(Text to read)
·····

When current U.S. Vice President Kamala Harris was California's attorney general, she imposed a regulation requiring nonprofit organizations to disclose their donor information to the state. The Americans for Prosperity Foundation and the Thomas More Law Center (TMLC) promptly sued.

“They want to know who the donors are so they can call them out and you have, in this case, organizations on the right pit against a very powerful establishment in California that doesn’t want to be criticized,” said Erick G. Kaardal, special counsel to the Thomas More Society. “One way to reduce the criticism is to require donor disclosure then expose the donors and go after them.”

A federal court judge at the Central District of California ruled in favor of the plaintiffs, granting TMLC’s motion for a permanent injunction to enjoin the Attorney General of California from demanding its confidential Schedule B to IRS Form 990.

“Given donors’ desire to remain anonymous, the Attorney General’s required disclosure of Schedule B chills First Amendment speech and the Freedom of Association,” wrote U.S. District Judge Manuel Real in his Nov. 16, 2016 decision. “TMLC presented evidence that significant harassment can and has occurred to both individuals associated with the Law Center as well as those who donate to it. If TMLC refused to comply with the Attorney General’s required disclosure, it would be prevented from operating as a charitable organization in the state of California.”

Judge Real, who has since died, was appointed to the bench by former President Lyndon B. Johnson.

·····

(What to do)
1 - In the passage on the donor-disclosure lawsuit, reproduce the portion that begins at the words "When current U.S." and stops after "(TMLC) promptly sued.", substituting "charitable groups" for "nonprofit organizations".
2 - According to the passage on the donor-disclosure lawsuit, on what date did Judge Manuel Real issue his decision?
3 - List every person named in the passage on the donor-disclosure lawsuit.

[Element-and-box listings]
·····

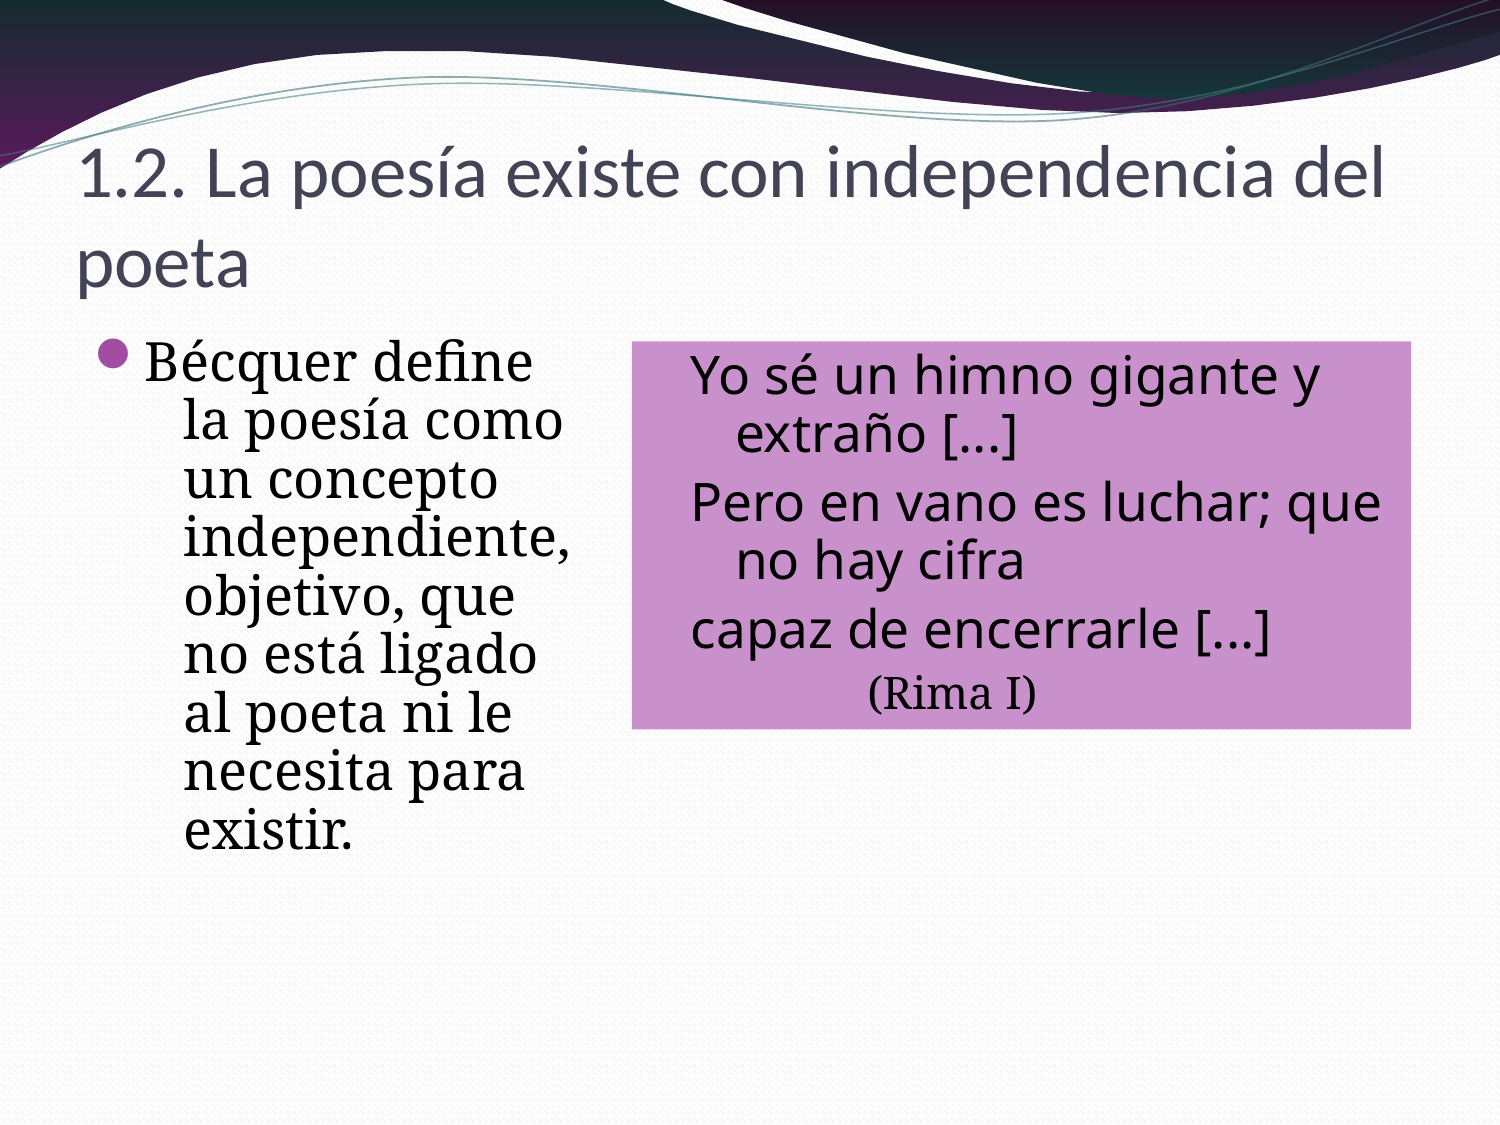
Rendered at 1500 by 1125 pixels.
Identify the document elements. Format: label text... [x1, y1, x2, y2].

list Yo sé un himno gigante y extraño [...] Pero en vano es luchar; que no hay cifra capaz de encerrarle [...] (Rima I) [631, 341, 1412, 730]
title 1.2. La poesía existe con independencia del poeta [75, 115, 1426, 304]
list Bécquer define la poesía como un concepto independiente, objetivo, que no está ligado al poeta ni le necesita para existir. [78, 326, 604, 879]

·····

(Per-task outputs)
1 -
When current U.S. Vice President Kamala Harris was California's attorney general, she imposed a regulation requiring charitable groups to disclose their donor information to the state. The Americans for Prosperity Foundation and the Thomas More Law Center (TMLC) promptly sued.

2 - Nov. 16, 2016

3 - Kamala Harris, Erick G. Kaardal, Manuel Real, Lyndon B. Johnson